> [Source information]:
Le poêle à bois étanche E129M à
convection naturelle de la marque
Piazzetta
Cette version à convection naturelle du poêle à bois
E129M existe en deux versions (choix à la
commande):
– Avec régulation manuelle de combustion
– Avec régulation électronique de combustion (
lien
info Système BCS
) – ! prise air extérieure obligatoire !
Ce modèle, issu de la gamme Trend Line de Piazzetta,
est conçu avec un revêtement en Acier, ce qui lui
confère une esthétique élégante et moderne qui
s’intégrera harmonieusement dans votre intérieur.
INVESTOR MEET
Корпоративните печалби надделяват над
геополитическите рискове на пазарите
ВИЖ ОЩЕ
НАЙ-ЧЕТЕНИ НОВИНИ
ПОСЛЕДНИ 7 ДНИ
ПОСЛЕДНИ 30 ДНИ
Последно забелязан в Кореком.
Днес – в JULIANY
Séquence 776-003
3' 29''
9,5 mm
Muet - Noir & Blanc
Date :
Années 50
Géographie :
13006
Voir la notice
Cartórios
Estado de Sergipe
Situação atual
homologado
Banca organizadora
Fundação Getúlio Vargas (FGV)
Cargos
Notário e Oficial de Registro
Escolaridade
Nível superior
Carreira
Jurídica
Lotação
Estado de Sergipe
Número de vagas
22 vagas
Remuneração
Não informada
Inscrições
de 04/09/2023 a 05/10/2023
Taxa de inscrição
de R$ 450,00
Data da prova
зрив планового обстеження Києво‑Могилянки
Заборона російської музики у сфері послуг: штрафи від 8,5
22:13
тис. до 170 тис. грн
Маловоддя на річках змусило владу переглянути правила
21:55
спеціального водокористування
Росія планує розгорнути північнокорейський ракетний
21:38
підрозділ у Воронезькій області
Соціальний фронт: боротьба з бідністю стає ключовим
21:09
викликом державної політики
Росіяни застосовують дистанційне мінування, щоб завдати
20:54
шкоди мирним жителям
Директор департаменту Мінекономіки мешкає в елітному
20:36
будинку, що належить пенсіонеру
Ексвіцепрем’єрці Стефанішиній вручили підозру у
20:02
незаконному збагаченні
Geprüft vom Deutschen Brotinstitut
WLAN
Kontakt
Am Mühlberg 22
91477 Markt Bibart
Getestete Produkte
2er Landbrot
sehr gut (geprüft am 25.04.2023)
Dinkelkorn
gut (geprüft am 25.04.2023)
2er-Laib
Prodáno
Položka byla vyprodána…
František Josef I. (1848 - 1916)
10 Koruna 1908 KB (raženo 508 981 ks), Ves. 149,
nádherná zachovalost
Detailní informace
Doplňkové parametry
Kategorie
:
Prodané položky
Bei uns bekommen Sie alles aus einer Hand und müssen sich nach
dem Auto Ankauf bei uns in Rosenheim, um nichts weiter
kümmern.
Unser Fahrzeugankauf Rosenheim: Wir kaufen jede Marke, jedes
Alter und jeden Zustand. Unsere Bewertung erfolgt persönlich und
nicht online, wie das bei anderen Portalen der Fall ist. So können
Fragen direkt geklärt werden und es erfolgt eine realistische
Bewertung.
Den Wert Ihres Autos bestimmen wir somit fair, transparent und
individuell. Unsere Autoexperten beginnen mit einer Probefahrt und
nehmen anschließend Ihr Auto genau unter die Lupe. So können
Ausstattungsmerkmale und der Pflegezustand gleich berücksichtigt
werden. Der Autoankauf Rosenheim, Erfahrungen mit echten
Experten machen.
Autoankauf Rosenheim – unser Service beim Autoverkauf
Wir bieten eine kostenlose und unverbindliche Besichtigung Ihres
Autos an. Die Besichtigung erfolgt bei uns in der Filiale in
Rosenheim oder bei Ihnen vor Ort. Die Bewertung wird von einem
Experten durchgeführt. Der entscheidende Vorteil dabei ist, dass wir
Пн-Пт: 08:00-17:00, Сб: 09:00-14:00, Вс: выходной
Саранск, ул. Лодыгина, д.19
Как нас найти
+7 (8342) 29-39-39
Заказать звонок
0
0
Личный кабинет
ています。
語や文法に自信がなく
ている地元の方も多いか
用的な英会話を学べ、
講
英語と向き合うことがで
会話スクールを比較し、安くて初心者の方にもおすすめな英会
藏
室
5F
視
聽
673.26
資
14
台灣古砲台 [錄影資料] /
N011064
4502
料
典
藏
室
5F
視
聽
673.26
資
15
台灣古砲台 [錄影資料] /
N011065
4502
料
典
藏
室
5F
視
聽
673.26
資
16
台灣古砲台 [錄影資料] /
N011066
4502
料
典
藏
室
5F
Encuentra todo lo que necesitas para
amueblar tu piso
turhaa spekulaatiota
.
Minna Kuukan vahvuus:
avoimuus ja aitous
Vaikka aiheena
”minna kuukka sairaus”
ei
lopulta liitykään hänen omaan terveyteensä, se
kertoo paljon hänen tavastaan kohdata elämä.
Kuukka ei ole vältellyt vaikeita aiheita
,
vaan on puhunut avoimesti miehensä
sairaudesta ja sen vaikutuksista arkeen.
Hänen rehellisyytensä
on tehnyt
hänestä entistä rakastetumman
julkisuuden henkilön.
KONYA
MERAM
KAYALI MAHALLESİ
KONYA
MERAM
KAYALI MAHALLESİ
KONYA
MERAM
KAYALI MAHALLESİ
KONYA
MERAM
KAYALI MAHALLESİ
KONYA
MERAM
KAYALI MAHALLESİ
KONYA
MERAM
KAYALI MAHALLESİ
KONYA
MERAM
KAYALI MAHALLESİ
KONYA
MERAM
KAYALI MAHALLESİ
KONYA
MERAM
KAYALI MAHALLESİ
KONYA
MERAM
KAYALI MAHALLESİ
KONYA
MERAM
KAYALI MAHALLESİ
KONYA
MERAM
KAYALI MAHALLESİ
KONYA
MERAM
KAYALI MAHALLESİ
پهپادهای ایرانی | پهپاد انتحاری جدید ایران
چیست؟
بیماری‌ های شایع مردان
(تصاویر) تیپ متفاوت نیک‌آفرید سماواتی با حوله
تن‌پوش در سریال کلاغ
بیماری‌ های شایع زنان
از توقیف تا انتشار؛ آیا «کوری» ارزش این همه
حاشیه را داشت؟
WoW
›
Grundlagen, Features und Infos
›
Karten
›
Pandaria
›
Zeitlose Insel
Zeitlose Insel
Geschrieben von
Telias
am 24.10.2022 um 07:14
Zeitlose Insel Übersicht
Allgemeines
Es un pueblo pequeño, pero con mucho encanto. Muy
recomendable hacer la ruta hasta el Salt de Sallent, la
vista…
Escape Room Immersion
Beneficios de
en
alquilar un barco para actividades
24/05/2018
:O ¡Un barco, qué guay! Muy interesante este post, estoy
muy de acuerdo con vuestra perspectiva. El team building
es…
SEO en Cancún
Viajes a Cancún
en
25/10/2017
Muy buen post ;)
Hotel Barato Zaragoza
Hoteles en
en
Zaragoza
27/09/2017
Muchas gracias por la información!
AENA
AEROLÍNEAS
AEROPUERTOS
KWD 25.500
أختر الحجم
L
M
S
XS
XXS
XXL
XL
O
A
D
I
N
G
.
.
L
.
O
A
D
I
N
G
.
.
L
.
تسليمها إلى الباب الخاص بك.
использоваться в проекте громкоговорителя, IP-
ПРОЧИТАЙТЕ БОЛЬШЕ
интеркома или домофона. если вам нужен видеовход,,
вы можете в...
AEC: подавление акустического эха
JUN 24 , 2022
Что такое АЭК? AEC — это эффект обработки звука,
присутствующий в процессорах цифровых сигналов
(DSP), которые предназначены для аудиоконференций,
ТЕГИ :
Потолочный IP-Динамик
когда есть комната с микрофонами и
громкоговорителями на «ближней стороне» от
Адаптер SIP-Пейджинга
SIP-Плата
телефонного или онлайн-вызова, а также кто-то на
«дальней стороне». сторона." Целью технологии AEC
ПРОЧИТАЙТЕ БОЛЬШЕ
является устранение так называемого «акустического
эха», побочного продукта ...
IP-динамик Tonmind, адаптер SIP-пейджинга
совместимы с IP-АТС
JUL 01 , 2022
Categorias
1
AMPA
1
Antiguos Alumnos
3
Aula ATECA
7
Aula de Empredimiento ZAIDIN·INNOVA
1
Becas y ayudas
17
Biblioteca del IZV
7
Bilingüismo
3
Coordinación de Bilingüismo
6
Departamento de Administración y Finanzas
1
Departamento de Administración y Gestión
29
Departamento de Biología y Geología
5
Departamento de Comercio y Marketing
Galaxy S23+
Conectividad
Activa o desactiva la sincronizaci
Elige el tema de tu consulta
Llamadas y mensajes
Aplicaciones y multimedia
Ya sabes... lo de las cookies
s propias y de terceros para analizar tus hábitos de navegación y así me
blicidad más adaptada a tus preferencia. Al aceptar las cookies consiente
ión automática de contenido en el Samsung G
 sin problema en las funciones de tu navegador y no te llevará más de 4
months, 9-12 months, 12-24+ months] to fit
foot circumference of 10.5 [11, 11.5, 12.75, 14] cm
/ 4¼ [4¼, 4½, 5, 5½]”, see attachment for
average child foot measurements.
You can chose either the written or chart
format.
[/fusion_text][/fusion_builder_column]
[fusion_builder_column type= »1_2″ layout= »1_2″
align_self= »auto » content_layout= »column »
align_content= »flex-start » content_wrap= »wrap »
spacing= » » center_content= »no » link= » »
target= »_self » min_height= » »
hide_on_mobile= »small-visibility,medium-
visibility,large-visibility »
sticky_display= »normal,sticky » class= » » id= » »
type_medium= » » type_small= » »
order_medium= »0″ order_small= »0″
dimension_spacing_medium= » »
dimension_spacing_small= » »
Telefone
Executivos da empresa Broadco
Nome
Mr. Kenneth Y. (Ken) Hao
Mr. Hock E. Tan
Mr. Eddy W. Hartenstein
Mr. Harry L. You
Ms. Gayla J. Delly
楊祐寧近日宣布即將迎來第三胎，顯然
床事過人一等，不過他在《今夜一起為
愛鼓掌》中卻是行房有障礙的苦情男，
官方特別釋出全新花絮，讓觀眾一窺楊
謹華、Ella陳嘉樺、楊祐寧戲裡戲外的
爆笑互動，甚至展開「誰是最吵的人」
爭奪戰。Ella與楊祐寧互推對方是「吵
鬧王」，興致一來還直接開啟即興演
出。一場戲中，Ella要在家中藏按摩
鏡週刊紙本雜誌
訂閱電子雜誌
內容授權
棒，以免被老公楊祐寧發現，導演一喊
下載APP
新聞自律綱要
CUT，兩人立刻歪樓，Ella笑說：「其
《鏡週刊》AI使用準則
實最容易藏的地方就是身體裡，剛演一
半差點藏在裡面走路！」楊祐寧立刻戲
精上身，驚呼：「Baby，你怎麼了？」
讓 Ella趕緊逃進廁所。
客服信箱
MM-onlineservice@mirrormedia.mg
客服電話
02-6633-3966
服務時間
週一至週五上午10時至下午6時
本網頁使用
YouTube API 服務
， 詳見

> [Work to complete]:
The required output is every line above from the one with "werden. Der Autoankauf" down to the one with "Experten durchgeführt. Der", restated word for word, ends included.

> [Solution for this task]:
werden. Der Autoankauf Rosenheim, Erfahrungen mit echten
Experten machen.
Autoankauf Rosenheim – unser Service beim Autoverkauf
Wir bieten eine kostenlose und unverbindliche Besichtigung Ihres
Autos an. Die Besichtigung erfolgt bei uns in der Filiale in
Rosenheim oder bei Ihnen vor Ort. Die Bewertung wird von einem
Experten durchgeführt. Der entscheidende Vorteil dabei ist, dass wir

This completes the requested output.